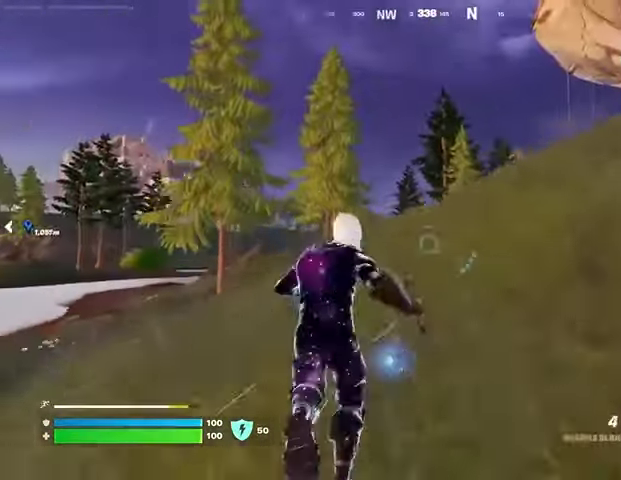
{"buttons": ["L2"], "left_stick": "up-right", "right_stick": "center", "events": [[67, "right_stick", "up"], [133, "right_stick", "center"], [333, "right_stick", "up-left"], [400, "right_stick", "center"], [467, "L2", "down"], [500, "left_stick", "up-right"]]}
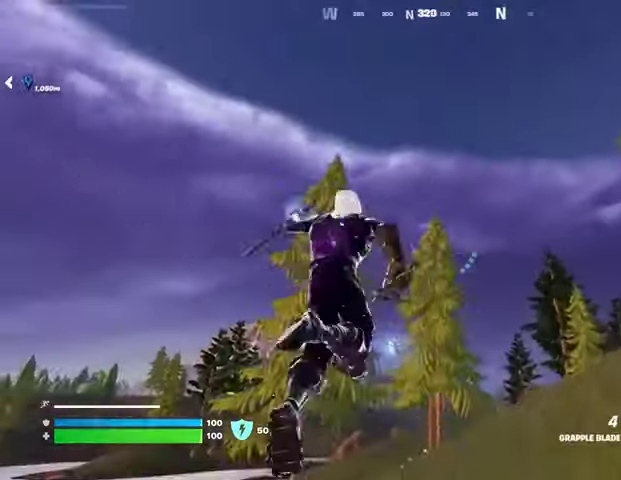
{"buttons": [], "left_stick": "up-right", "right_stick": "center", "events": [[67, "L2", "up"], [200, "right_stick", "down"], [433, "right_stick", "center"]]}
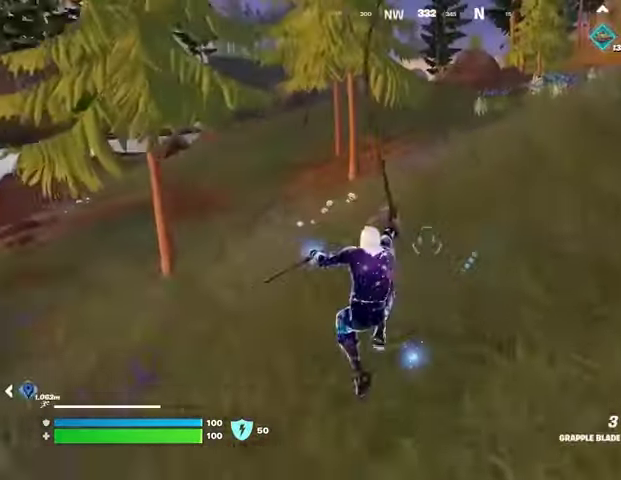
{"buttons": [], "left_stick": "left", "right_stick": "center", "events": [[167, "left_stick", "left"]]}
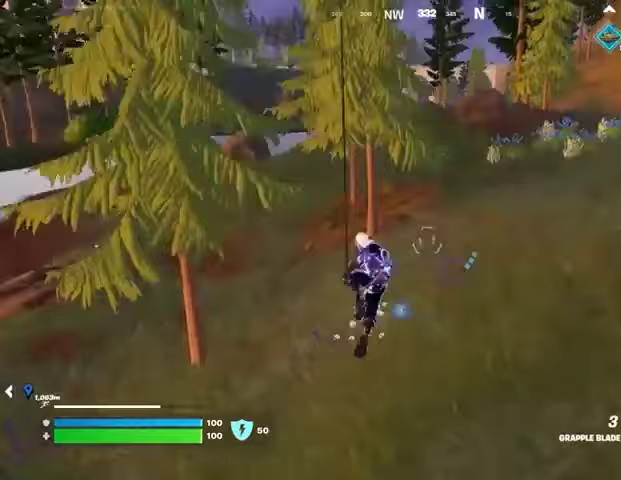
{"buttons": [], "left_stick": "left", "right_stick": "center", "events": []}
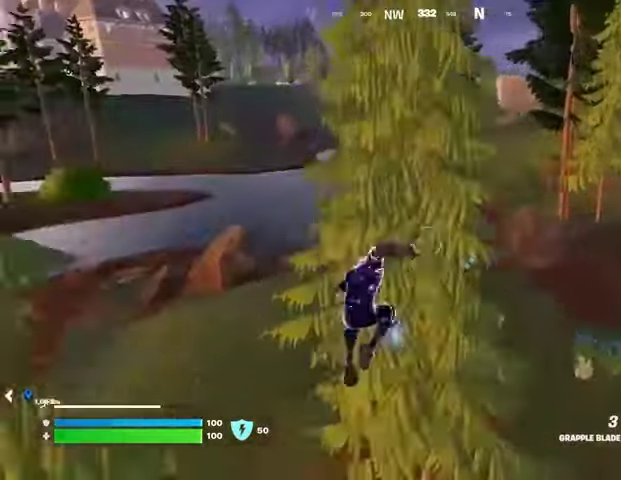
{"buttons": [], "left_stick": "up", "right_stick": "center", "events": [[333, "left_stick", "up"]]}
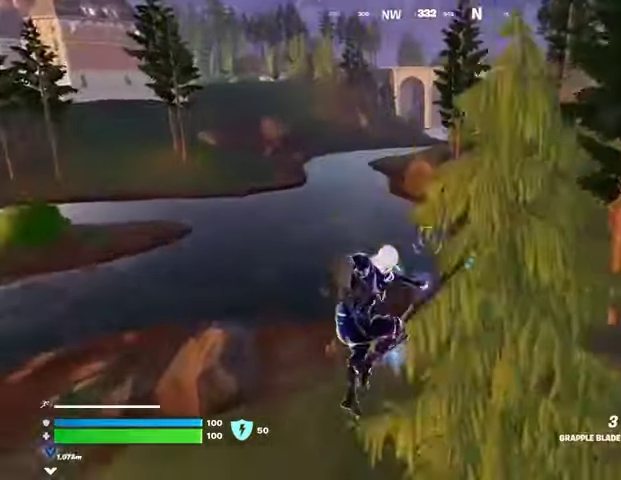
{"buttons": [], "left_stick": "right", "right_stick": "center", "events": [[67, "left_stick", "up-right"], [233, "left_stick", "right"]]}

--

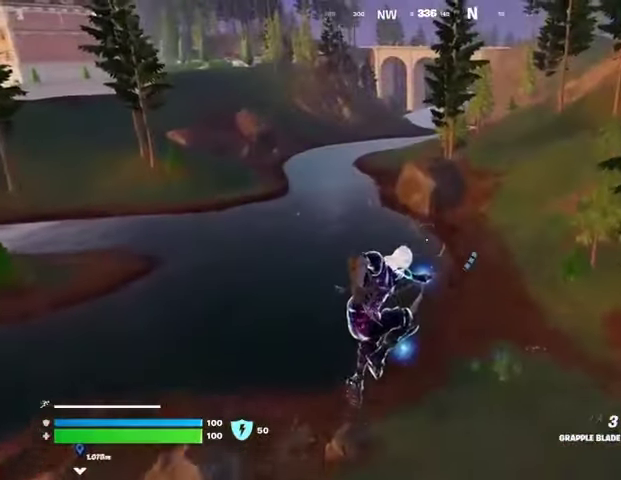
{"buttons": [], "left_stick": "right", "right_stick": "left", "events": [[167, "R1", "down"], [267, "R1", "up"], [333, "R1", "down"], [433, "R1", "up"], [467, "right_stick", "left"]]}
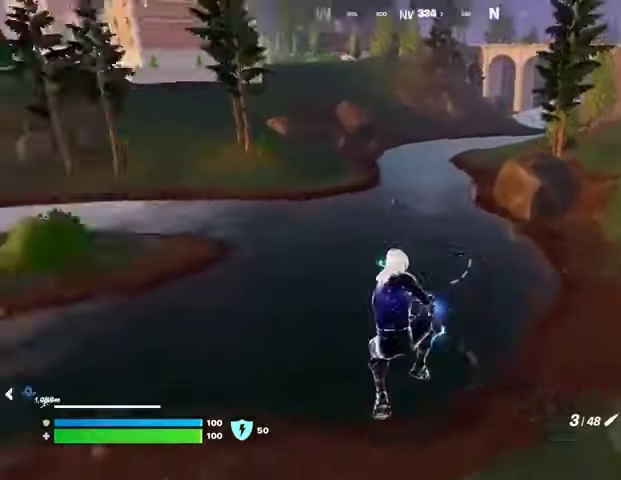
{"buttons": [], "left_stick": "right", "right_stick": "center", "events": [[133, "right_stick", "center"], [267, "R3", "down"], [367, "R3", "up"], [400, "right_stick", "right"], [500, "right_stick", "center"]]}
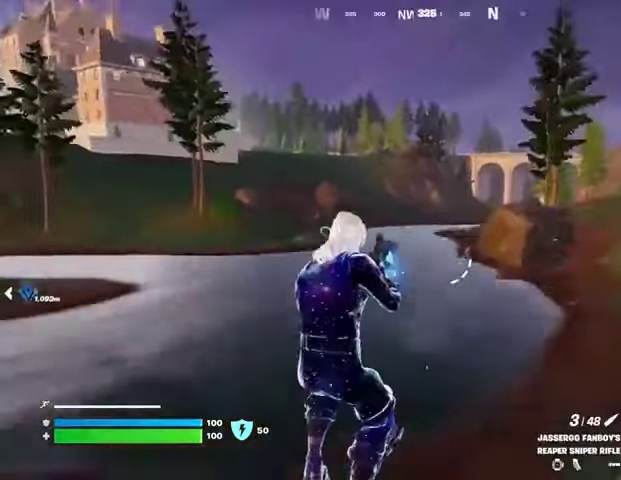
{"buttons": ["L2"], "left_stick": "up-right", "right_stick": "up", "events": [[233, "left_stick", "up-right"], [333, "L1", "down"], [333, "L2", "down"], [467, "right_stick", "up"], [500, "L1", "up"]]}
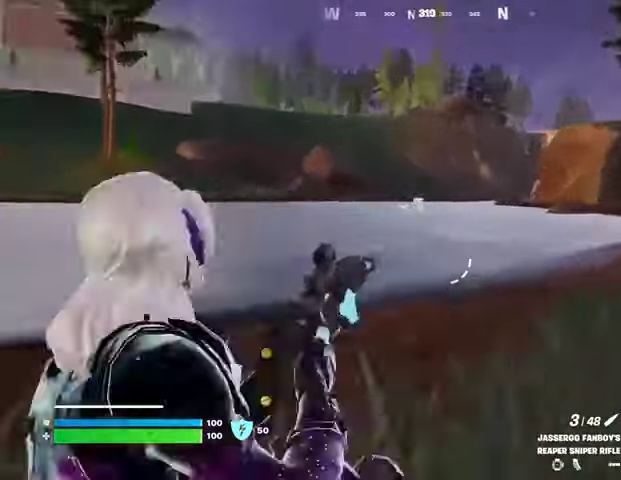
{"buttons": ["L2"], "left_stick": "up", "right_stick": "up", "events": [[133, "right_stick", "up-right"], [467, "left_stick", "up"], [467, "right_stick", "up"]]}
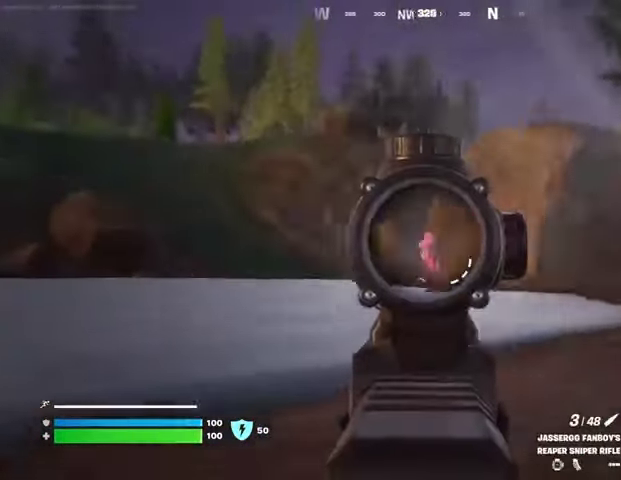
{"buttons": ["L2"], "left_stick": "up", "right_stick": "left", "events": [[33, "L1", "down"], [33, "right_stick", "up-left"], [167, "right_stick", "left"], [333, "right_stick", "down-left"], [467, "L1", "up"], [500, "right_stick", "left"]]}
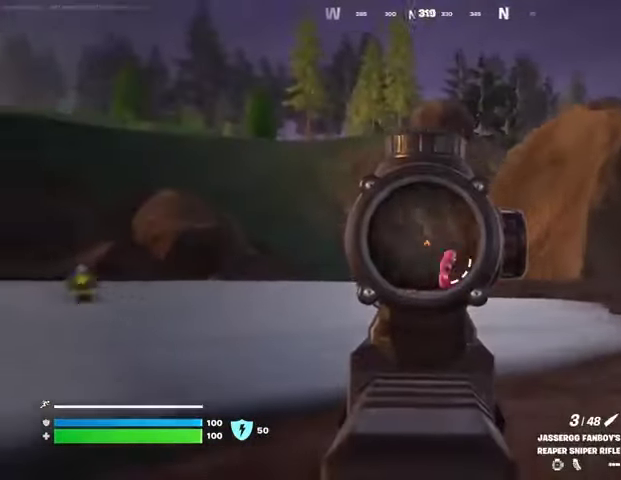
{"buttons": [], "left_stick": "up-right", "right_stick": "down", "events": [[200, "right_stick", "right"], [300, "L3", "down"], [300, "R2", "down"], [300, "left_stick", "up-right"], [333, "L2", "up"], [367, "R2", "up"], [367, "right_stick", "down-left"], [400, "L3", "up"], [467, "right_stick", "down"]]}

> **WHAT TO WORK ON**
Given the word "down", show every line of the records that contains it.

> **YOUR RESPONSE**
{"buttons": ["L2"], "left_stick": "up-right", "right_stick": "center", "events": [[67, "right_stick", "up"], [133, "right_stick", "center"], [333, "right_stick", "up-left"], [400, "right_stick", "center"], [467, "L2", "down"], [500, "left_stick", "up-right"]]}
{"buttons": [], "left_stick": "up-right", "right_stick": "center", "events": [[67, "L2", "up"], [200, "right_stick", "down"], [433, "right_stick", "center"]]}
{"buttons": [], "left_stick": "right", "right_stick": "left", "events": [[167, "R1", "down"], [267, "R1", "up"], [333, "R1", "down"], [433, "R1", "up"], [467, "right_stick", "left"]]}
{"buttons": [], "left_stick": "right", "right_stick": "center", "events": [[133, "right_stick", "center"], [267, "R3", "down"], [367, "R3", "up"], [400, "right_stick", "right"], [500, "right_stick", "center"]]}
{"buttons": ["L2"], "left_stick": "up-right", "right_stick": "up", "events": [[233, "left_stick", "up-right"], [333, "L1", "down"], [333, "L2", "down"], [467, "right_stick", "up"], [500, "L1", "up"]]}
{"buttons": ["L2"], "left_stick": "up", "right_stick": "left", "events": [[33, "L1", "down"], [33, "right_stick", "up-left"], [167, "right_stick", "left"], [333, "right_stick", "down-left"], [467, "L1", "up"], [500, "right_stick", "left"]]}
{"buttons": [], "left_stick": "up-right", "right_stick": "down", "events": [[200, "right_stick", "right"], [300, "L3", "down"], [300, "R2", "down"], [300, "left_stick", "up-right"], [333, "L2", "up"], [367, "R2", "up"], [367, "right_stick", "down-left"], [400, "L3", "up"], [467, "right_stick", "down"]]}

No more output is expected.